- WHAT THE TASK REQUIRES: Reproduce word for word the portion of the passage on the extended self starting at "However, Cohen (1989: 125)" and ending at "(Cohen, 1989: 126).".

- TEXT PROVIDED:
□ □ □ □ □

Belk (1988: 160) proposes that: “Self-extension occurs through control and mastery of an object, through knowledge of an object, and through contamination via proximity and habituation of an object.” He drew from over 300 sources of references drawn from various social science theories in a compelling attempt to identify meaningful extended relations between consumers and their possessions (Borgerson, 2005). Belk (1988: 160) was thus enabled to conclude that, “we are what we have and that this may be the most basic and powerful fact of consumer behavior.”
However, Cohen (1989: 125) suggested that the concept of the extended self is “an all-encompassing explanation for behavior” that lacks individual and collective meaning, empirical identification, and explanatory power. He queries meaning in relation to a farmer’s parcel of land: “At what point conceptually does the farm become incorporated into the farmer’s sense of self rather than being of great importance but still external to the self?” (Cohen, 1989: 126).

□ □ □ □ □

(Saved entries)
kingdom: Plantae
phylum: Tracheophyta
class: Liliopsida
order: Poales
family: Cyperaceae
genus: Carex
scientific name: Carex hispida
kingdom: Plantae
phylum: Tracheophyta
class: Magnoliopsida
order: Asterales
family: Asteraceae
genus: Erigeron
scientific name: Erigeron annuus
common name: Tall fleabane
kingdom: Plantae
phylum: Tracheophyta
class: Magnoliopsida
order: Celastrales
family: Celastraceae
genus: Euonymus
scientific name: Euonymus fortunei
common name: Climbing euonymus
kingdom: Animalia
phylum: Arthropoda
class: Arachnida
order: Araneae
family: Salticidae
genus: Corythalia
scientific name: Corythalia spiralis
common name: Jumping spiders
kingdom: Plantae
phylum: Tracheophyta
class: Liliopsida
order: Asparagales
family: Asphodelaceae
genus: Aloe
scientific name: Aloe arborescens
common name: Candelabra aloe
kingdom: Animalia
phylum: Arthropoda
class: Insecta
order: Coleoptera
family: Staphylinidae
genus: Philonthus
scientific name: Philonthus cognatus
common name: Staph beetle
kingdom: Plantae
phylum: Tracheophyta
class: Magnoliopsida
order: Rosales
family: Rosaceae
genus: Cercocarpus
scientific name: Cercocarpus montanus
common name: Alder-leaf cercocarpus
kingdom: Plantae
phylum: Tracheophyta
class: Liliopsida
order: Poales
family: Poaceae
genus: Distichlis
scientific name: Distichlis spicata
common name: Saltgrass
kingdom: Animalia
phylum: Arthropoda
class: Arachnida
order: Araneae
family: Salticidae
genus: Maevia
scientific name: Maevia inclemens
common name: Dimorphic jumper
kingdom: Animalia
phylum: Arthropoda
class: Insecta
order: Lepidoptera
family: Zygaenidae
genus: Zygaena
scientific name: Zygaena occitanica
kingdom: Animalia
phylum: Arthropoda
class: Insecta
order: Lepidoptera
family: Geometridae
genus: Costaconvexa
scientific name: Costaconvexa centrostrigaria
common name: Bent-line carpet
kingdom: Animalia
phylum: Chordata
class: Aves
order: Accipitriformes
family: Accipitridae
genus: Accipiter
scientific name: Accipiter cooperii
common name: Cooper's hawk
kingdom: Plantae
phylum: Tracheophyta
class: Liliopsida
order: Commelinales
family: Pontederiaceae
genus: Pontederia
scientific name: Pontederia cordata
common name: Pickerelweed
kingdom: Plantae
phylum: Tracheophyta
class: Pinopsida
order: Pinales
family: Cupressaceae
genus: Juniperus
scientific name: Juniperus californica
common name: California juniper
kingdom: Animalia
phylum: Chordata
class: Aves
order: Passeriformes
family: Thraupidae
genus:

□ □ □ □ □

- THE ANSWER:
However, Cohen (1989: 125) suggested that the concept of the extended self is “an all-encompassing explanation for behavior” that lacks individual and collective meaning, empirical identification, and explanatory power. He queries meaning in relation to a farmer’s parcel of land: “At what point conceptually does the farm become incorporated into the farmer’s sense of self rather than being of great importance but still external to the self?” (Cohen, 1989: 126).